Lewati ke konten

Toko bahan bangunan di Cikupa — pos 12 ke pos 2 dengan strategy B2B

  • Map Pack pos: 12 untuk “toko bangunan Cikupa”
  • Map Pack pos: 8 untuk “supplier semen Tangerang Barat”
  • GBP score (internal): 4/10 — listing minim, no foto, kategori salah
  • Review count: 3 (rating 4.0)
  • Customer mix: 70% walk-in retail, 30% kontraktor (margin lebih rendah di retail)

Margin retail di toko bangunan tipis (5-10%). Margin B2B (supply ke kontraktor, kios kecil, proyek perumahan) bisa 15-25% dengan volume besar dan repeat order.

Klien sudah punya 14 kontraktor klien tapi via networking face-to-face, bukan via Google. Strategi: capture kontraktor baru yang search supplier online.

  • Kategori primary: “Building Materials Supplier” (sebelumnya generic “Hardware Store”)
  • Secondary: “Cement Supplier”, “Construction Material Wholesaler”, “Brick Supplier”
  • Service items B2B-focused:
    • “Supply Semen 50kg untuk Proyek (PCC, Type 1)”
    • “Bata Merah Borongan (per palet 500 pcs)”
    • “Pasir Cor Truk Engkel (4m³) — Cikupa-Tangerang”
    • “Baja Ringan untuk Atap (canai galvanis)”
    • “Pengiriman ke Lokasi Proyek (Tangerang-Banten radius 30km)”
    • 9 service items lainnya
  • Upload 25 foto: stok semen palet, truk pengiriman, area gudang, staff loading

Tulis 6 artikel pillar di website klien yang target kontraktor:

  • “Harga semen palet Tangerang Maret 2026: list 6 brand”
  • “Estimasi kebutuhan semen untuk rumah tipe 36”
  • “Bata merah vs bata ringan: comparison untuk kontraktor SMB”
  • “Pasir cor murah Tangerang: yang perlu Anda tahu sebelum order”
  • “Baja ringan vs kaso galvalum untuk atap: panduan kontraktor”
  • “Supply bangunan untuk proyek perumahan: SOP penawaran”

Artikel ini menarik kontraktor yang research harga sebelum decide supplier.
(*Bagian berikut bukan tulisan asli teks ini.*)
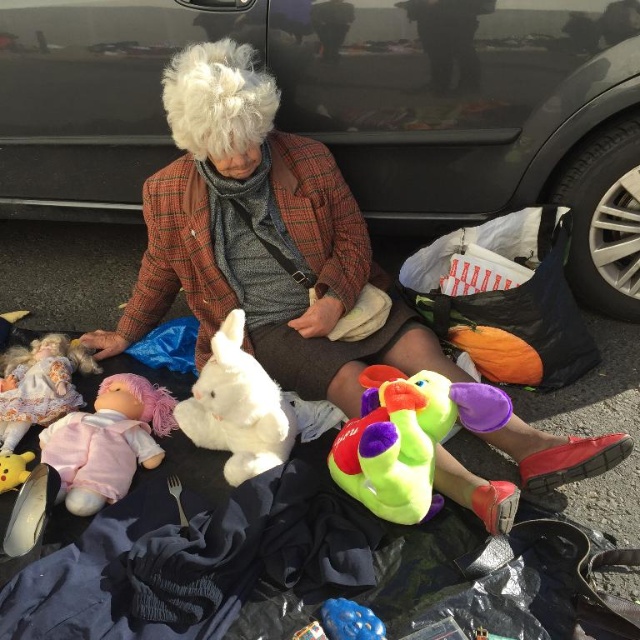
Question: Which object appears farthest from the camera in this image?

Choices:
 (A) soft pink fabric doll at lower left
 (B) matte pink doll at lower left
 (C) black glossy car at upper center

Answer: (B)

Question: Does soft pink fabric doll at lower left have a lesser width compared to white plush rabbit at center?

Choices:
 (A) no
 (B) yes

Answer: (A)

Question: Which point is closer to the camera?

Choices:
 (A) (72, 388)
 (B) (420, 196)
 (C) (285, 404)

Answer: (C)

Question: Can you confirm if black glossy car at upper center is bigger than soft pink fabric doll at lower left?

Choices:
 (A) no
 (B) yes

Answer: (B)

Question: Is plush multicolored toy at lower center to the left of soft pink fabric doll at lower left from the viewer's perspective?

Choices:
 (A) yes
 (B) no

Answer: (B)

Question: Considering the real-world distances, which object is closest to the plush multicolored toy at lower center?

Choices:
 (A) matte pink doll at lower left
 (B) black glossy car at upper center

Answer: (B)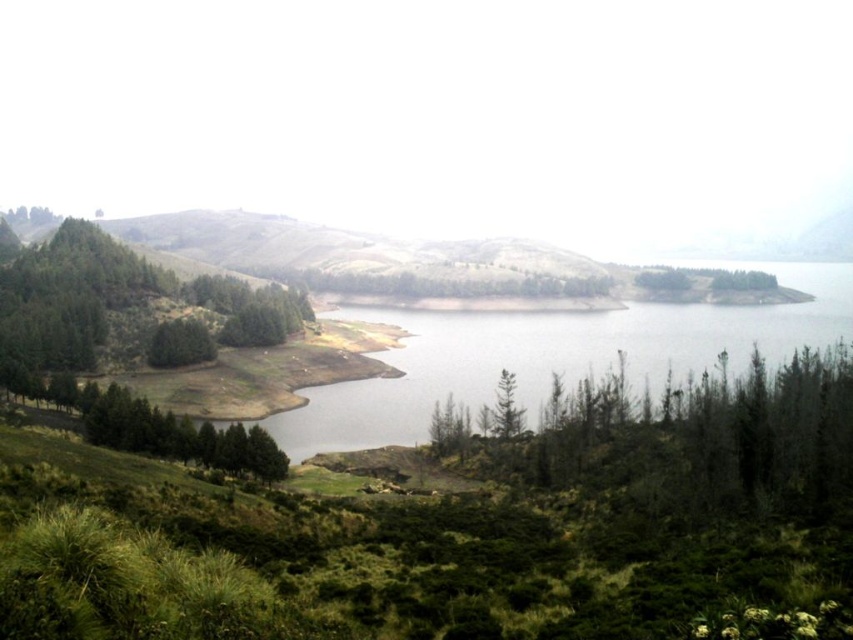
Question: Does green matte tree at lower left appear under green leafy tree at center?

Choices:
 (A) no
 (B) yes

Answer: (A)

Question: Is clear water at center behind green leafy trees at left?

Choices:
 (A) yes
 (B) no

Answer: (B)

Question: Does green matte trees at center appear over clear water at center?

Choices:
 (A) yes
 (B) no

Answer: (B)

Question: Considering the real-world distances, which object is farthest from the clear water at center?

Choices:
 (A) green matte trees at center
 (B) green leafy tree at center
 (C) green matte tree at lower left
 (D) green leafy trees at left

Answer: (D)

Question: Among these objects, which one is nearest to the camera?

Choices:
 (A) green matte trees at center
 (B) green leafy tree at center

Answer: (A)

Question: Among these points, which one is farthest from the camera?

Choices:
 (A) click(833, 424)
 (B) click(167, 342)
 (C) click(390, 419)

Answer: (B)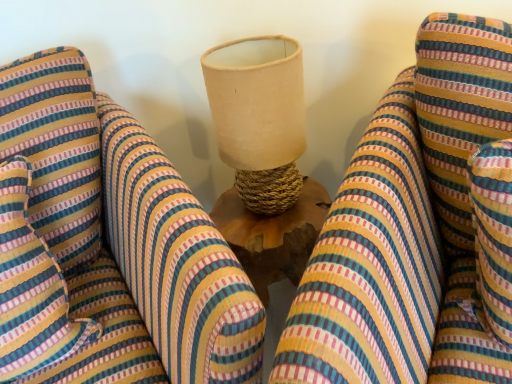
I want to click on striped fabric bean bag chair at center, which ranks as the 2th bean bag chair in left-to-right order, so click(419, 228).

Which of these two, striped fabric bean bag chair at center, which is the 1th bean bag chair from right to left, or striped fabric pillow at left, stands taller?

With more height is striped fabric bean bag chair at center, which is the 1th bean bag chair from right to left.

Is striped fabric bean bag chair at center, which is the 1th bean bag chair from right to left, located outside striped fabric pillow at left?

Yes, striped fabric bean bag chair at center, which is the 1th bean bag chair from right to left, is located beyond the bounds of striped fabric pillow at left.

Measure the distance from striped fabric bean bag chair at center, marked as the 1th bean bag chair in a left-to-right arrangement, to beige fabric lampshade at center.

striped fabric bean bag chair at center, marked as the 1th bean bag chair in a left-to-right arrangement, and beige fabric lampshade at center are 28.49 centimeters apart from each other.

Does striped fabric bean bag chair at center, the 2th bean bag chair viewed from the right, have a smaller size compared to beige fabric lampshade at center?

No.

From a real-world perspective, which is physically above, striped fabric bean bag chair at center, marked as the 1th bean bag chair in a left-to-right arrangement, or beige fabric lampshade at center?

beige fabric lampshade at center is physically above.

Where is `table lamp above the striped fabric bean bag chair at center, the 2th bean bag chair viewed from the right (from the image's perspective)`? The image size is (512, 384). table lamp above the striped fabric bean bag chair at center, the 2th bean bag chair viewed from the right (from the image's perspective) is located at coordinates (259, 117).

From the image's perspective, is striped fabric pillow at left on top of striped fabric bean bag chair at center, the 2th bean bag chair viewed from the right?

Yes, from the image's perspective, striped fabric pillow at left is above striped fabric bean bag chair at center, the 2th bean bag chair viewed from the right.

Which is less distant, (x=19, y=336) or (x=31, y=196)?

Clearly, point (x=19, y=336) is closer to the camera than point (x=31, y=196).

Image resolution: width=512 pixels, height=384 pixels. I want to click on pillow lying above the striped fabric bean bag chair at center, marked as the 1th bean bag chair in a left-to-right arrangement (from the image's perspective), so click(31, 288).

From the image's perspective, who appears lower, striped fabric bean bag chair at center, which ranks as the 2th bean bag chair in left-to-right order, or striped fabric bean bag chair at center, the 2th bean bag chair viewed from the right?

striped fabric bean bag chair at center, the 2th bean bag chair viewed from the right.

Is striped fabric bean bag chair at center, which ranks as the 2th bean bag chair in left-to-right order, not close to striped fabric bean bag chair at center, marked as the 1th bean bag chair in a left-to-right arrangement?

They are positioned close to each other.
Conversion dari artikel ke inquiry: 6-9%.

  • Outreach (legitimate, dengan permintaan opt-in via WhatsApp first) ke 40 kontraktor Tangerang yang public profile via group BBM/WA kontraktor Banten
  • 22 setuju menerima penawaran katalog harga
  • 8 langsung order trial dalam bulan pertama
  • Citation di directory B2B: Indotrading, Indonetwork, Sebangsa Bisnis
  • Map Pack pos: 2 untuk “toko bangunan Cikupa”
  • Map Pack pos: 1 untuk “supplier semen Cikupa”
  • Map Pack pos: 3 untuk “bata merah Tangerang Barat”
  • Review count: 18 (rating 4.7) — kebanyakan dari kontraktor yang puas dengan pengiriman tepat waktu
  • Customer mix: 50% retail / 50% B2B (shift signifikan)
  • B2B orders: 28/bulan (vs 8/bulan baseline)
  • Avg B2B order value: Rp 4.2 juta (vs retail Rp 250rb)
  • Revenue B2B: Rp 118 juta/bulan vs Rp 34 juta sebelumnya

Reframe target customer changes everything. Sama toko, sama produk, beda customer segment. B2B punya 5-10x lifetime value dari retail.

B2B-focused service items + content adalah magnet untuk kontraktor mencari supplier baru. Kontraktor research di Google, mereka assess profesionalism dari listing GBP. Listing yang minim foto + generic service “tidak professional” akan diabaikan.

Pengiriman ke lokasi proyek adalah USP yang harus visible. Kompetitor klien biasanya pickup-only atau pengiriman radius 5km. Klien punya truk dan bisa pengiriman 30km. Tapi tidak listed di GBP sebelumnya. Saat di-list dan ditambahkan ke foto/content, langsung jadi pembeda.

  • Fee konsultan: Rp 5.5 juta/bulan × 4 bulan = Rp 22 juta
  • Foto profesional + truk: Rp 2.5 juta
  • Konten artikel: Rp 1.5 juta
  • Outreach + admin: Rp 1.5 juta (handover untuk staf klien)
  • Total: Rp 27.5 juta

ROI dalam 6 bulan: tambahan revenue gross ~Rp 380-450 juta dari B2B segment. Margin profit estimasi Rp 65-80 juta untuk klien.